At first he only stared at her, his expression blank and his eyes unreadable, and she was afraid she’d gone too far. It probably lasted just a few moments, but to her, it felt like an eternity, where she couldn’t breathe, and her heart pounded madly in her chest.

Then, finally, he leaned in to her and kissed her gently on the mouth. There was the tenderness that she’d come to know and love, the almost innocent way he kissed her.

But that was quickly replaced by the sense of desperation. It had been so long since they’d really kissed, and that added a fervor that made her skin flutter. The way Alex was touching her whetted the appetite of the siren inside her, but she silenced it. She refused to stop kissing him.

He pushed her back down on the couch, so he was on top of her. He held himself up with his arms, but she felt the slight weight of his body against her, the firmness of his chest and stomach against the softness of hers.

As he kissed her deeply, she wrapped her arms around him, pulling him closer to her. He felt so much different than he had before. Through his shirt, she felt his muscles, warm and solid under her fingertips. His back and shoulders were broader than she’d remembered, and his kisses more demanding.

When she tried to pull him to her, Alex didn’t move. She’d have to use her siren strength to get him to budge, and she didn’t want to let the monster out. Alex was still kissing her. He had one hand on her side, gently squeezing her.

He seemed to want to take things slower than she did. The hunger inside was flaring up, and the flutter was running across her skin. Not to mention the heat in her belly, spreading like a flame down her legs.

Putting her hand on his chest, she pushed him up so she could catch her breath, and she felt his heart hammering against the palm of her hand.

“Is something wrong?” Alex asked, his eyes searching hers.

“No.” She smiled up at him. “You’re stronger than you were before.”

“Sorry.”

“No.” Gemma laughed. “It’s just … strange. I got used to the way you felt in my arms, and I’ve been kinda clinging to that memory. And now you’re different.”

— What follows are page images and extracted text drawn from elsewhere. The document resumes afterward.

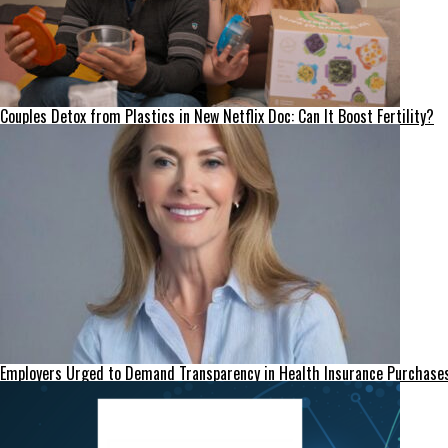
Couples Detox from Plastics in New Netflix Doc: Can It Boost Fertility?
Employers Urged to Demand Transparency in Health Insurance Purchase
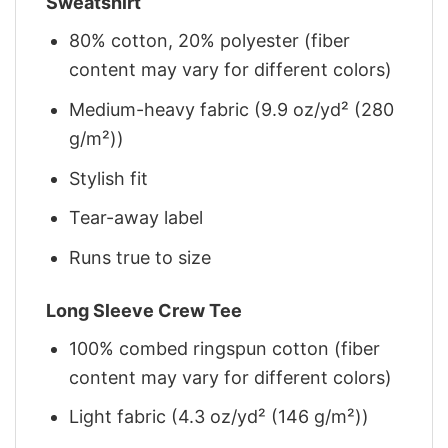
Sweatshirt
80% cotton, 20% polyester (fiber
content may vary for different colors)
Medium-heavy fabric (9.9 oz/yd² (280
g/m²))
Stylish fit
Tear-away label
Runs true to size
Long Sleeve Crew Tee
100% combed ringspun cotton (fiber
content may vary for different colors)
Light fabric (4.3 oz/yd² (146 g/m²))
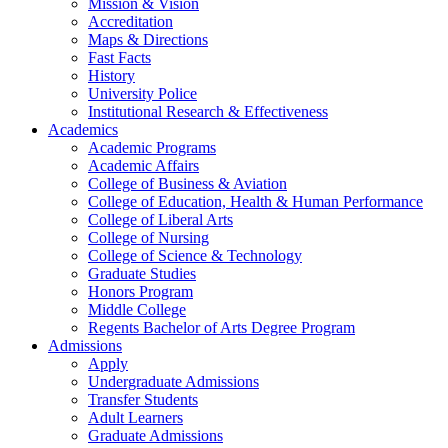
Mission & Vision
Accreditation
Maps & Directions
Fast Facts
History
University Police
Institutional Research & Effectiveness
Academics
Academic Programs
Academic Affairs
College of Business & Aviation
College of Education, Health & Human Performance
College of Liberal Arts
College of Nursing
College of Science & Technology
Graduate Studies
Honors Program
Middle College
Regents Bachelor of Arts Degree Program
Admissions
Apply
Undergraduate Admissions
Transfer Students
Adult Learners
Graduate Admissions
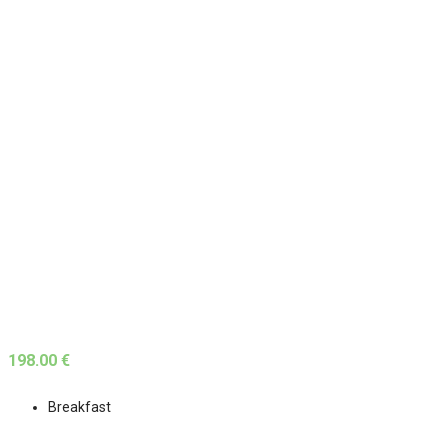
198.00 €
Breakfast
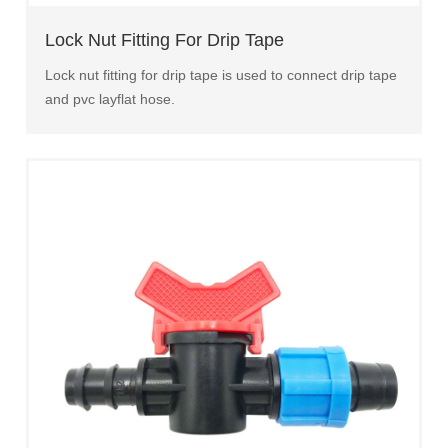
Lock Nut Fitting For Drip Tape
Lock nut fitting for drip tape is used to connect drip tape
and pvc layflat hose.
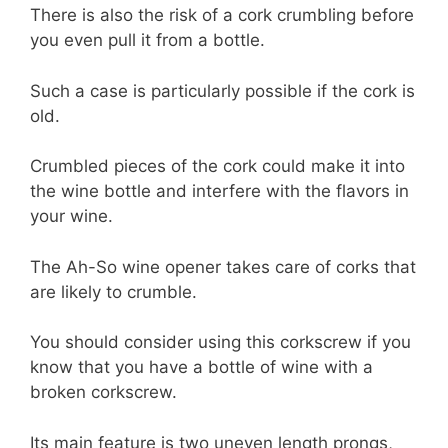
There is also the risk of a cork crumbling before
you even pull it from a bottle.
Such a case is particularly possible if the cork is
old.
Crumbled pieces of the cork could make it into
the wine bottle and interfere with the flavors in
your wine.
The Ah-So wine opener takes care of corks that
are likely to crumble.
You should consider using this corkscrew if you
know that you have a bottle of wine with a
broken corkscrew.
Its main feature is two uneven length prongs,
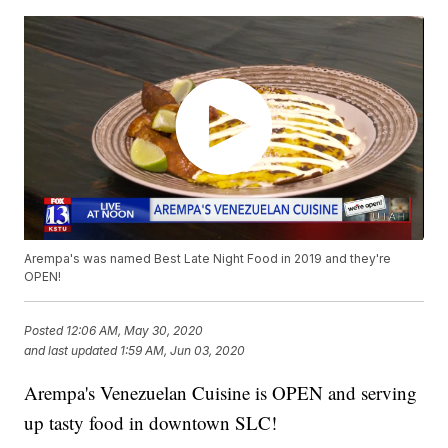
Arempa's was named Best Late Night Food in 2019 and they're
OPEN!
Posted
12:06 AM, May 30, 2020
and last updated
1:59 AM, Jun 03, 2020
Arempa's Venezuelan Cuisine is OPEN and serving
up tasty food in downtown SLC!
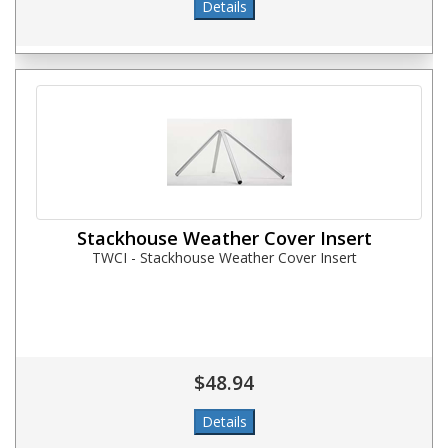
Stackhouse Weather Cover Insert
TWCI - Stackhouse Weather Cover Insert
$48.94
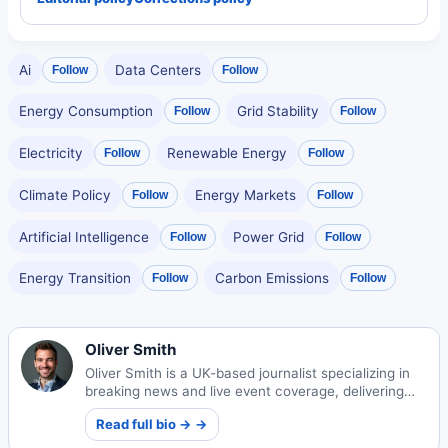
Ai
Data Centers
Follow
Follow
Energy Consumption
Grid Stability
Follow
Follow
Electricity
Renewable Energy
Follow
Follow
Climate Policy
Energy Markets
Follow
Follow
Artificial Intelligence
Power Grid
Follow
Follow
Energy Transition
Carbon Emissions
Follow
Follow
Oliver Smith
Oliver Smith is a UK-based journalist specializing in
breaking news and live event coverage, delivering
timely reports to global audiences with accuracy and
Read full bio → →
insight.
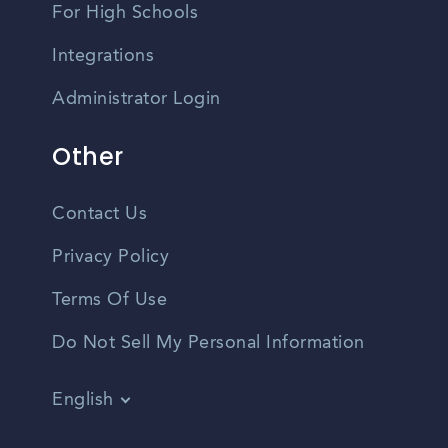
For High Schools
Integrations
Administrator Login
Other
Contact Us
Privacy Policy
Terms Of Use
Do Not Sell My Personal Information
English
Vietnamese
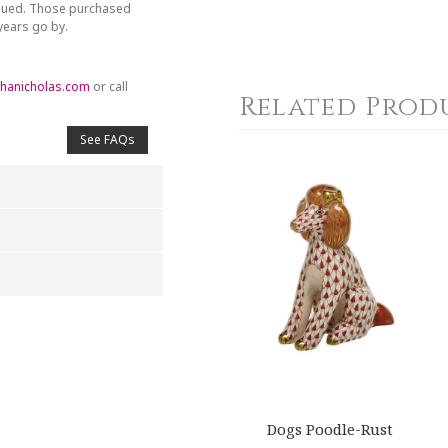
inued. Those purchased
 years go by.
hanicholas.com
or call
Related Prod
See FAQs
4
5
s
Stars
Stars
Dogs Poodle-Rust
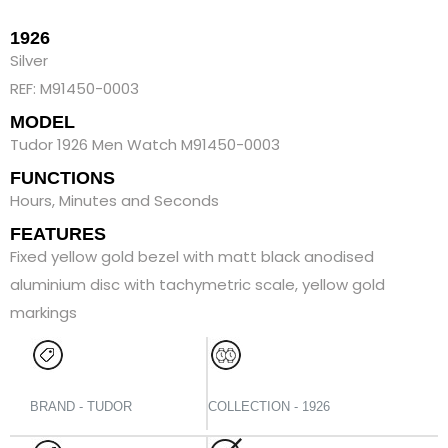
1926
Silver
REF: M91450-0003
MODEL
Tudor 1926 Men Watch M91450-0003
FUNCTIONS
Hours, Minutes and Seconds
FEATURES
Fixed yellow gold bezel with matt black anodised
aluminium disc with tachymetric scale, yellow gold
markings
BRAND - TUDOR
COLLECTION - 1926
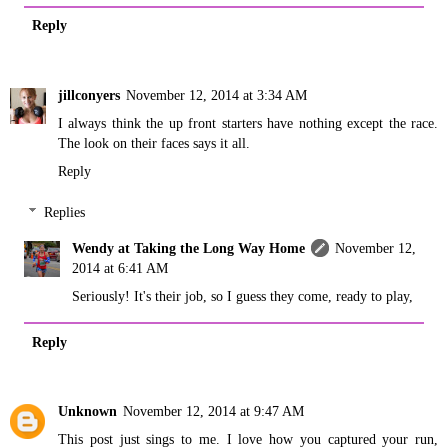
Reply
jillconyers
November 12, 2014 at 3:34 AM
I always think the up front starters have nothing except the race.
The look on their faces says it all.
Reply
Replies
Wendy at Taking the Long Way Home
November 12,
2014 at 6:41 AM
Seriously! It's their job, so I guess they come, ready to play,
Reply
Unknown
November 12, 2014 at 9:47 AM
This post just sings to me. I love how you captured your run,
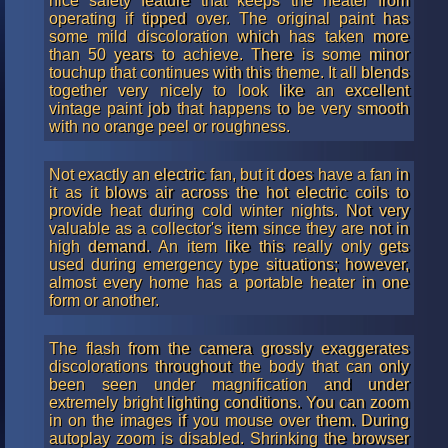
nice safety feature that keeps the heater from
operating if tipped over. The original paint has
some mild discoloration which has taken more
than 50 years to achieve. There is some minor
touchup that continues with this theme. It all blends
together very nicely to look like an excellent
vintage paint job that happens to be very smooth
with no orange peel or roughness.
Not exactly an electric fan, but it does have a fan in
it as it blows air across the hot electric coils to
provide heat during cold winter nights. Not very
valuable as a collector's item since they are not in
high demand. An item like this really only gets
used during emergency type situations; however,
almost every home has a portable heater in one
form or another.
The flash from the camera grossly exaggerates
discolorations throughout the body that can only
been seen under magnification and under
extremely bright lighting conditions. You can zoom
in on the images if you mouse over them. During
autoplay zoom is disabled. Shrinking the browser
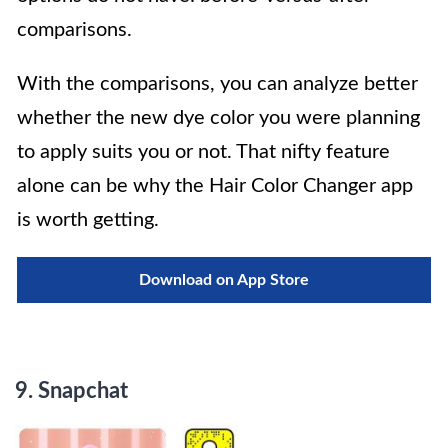
comparisons.
With the comparisons, you can analyze better
whether the new dye color you were planning
to apply suits you or not. That nifty feature
alone can be why the Hair Color Changer app
is worth getting.
Download on App Store
9.
Snapchat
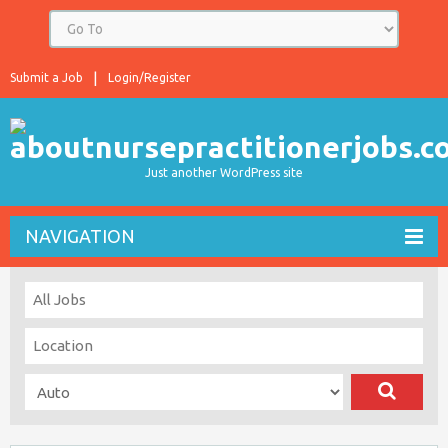
Submit a Job
Login/Register
Just another WordPress site
NAVIGATION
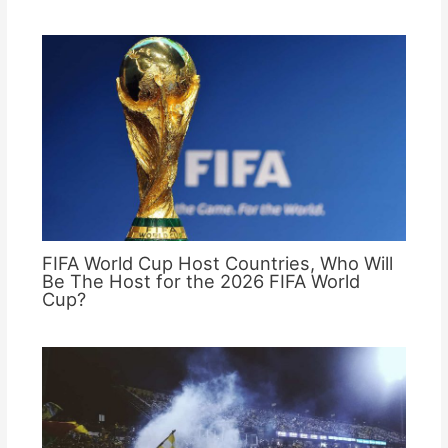
FIFA World Cup Host Countries, Who Will
Be The Host for the 2026 FIFA World
Cup?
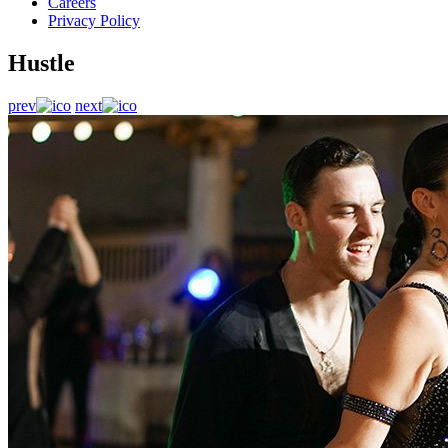
Careers
Privacy Policy
Hustle
prev
next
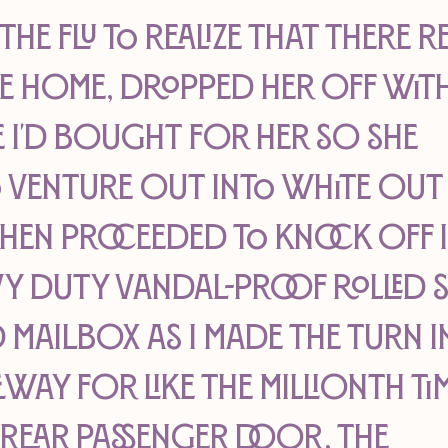
e flu to realize that there re
ke home, dropped her off with
I'd bought for her so she 
o venture out into white out
en proceeded to knock off i
y duty vandal-proof rolled s
 mailbox as I made the turn i
ay for like the millionth tim
 rear passenger door, the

“You’re different, too.” He brushed back a hair from her forehead. “You feel the same, but your eyes…”

“What?”

“I don’t know. They look older somehow. You’ve been through a lot this summer.”

“We both have,” she said.

He took a deep breath and in a low voice, he said, “I’ve missed you.”

“I’ve missed you, too.”

When Alex kissed her again, Gemma decided that she didn’t care about the monster. In that moment, all she wanted was to feel Alex and be as close to him as she could be. She’d missed him so much, and she wanted to feel him, holding her, touching her, encompassing her.

With her lips still pressed to his, she reached down and started pulling up his T-shirt. Alex tried to mumble some kind of protest, but her mouth on his silenced him. They separated long enough for her to pull his shirt up over his head, then they were kissing again, his bare flesh pressed against her.

Alex had slid his hands up her shirt, preparing to do the same thing, when a loud clearing of the throat interrupted them.

They both looked up to see Alex’s dad standing in the living room. His expression was unreadable behind his glasses and graying beard, but both Alex and Gemma hastily proceeded to sit up and scramble to straighten out their clothes.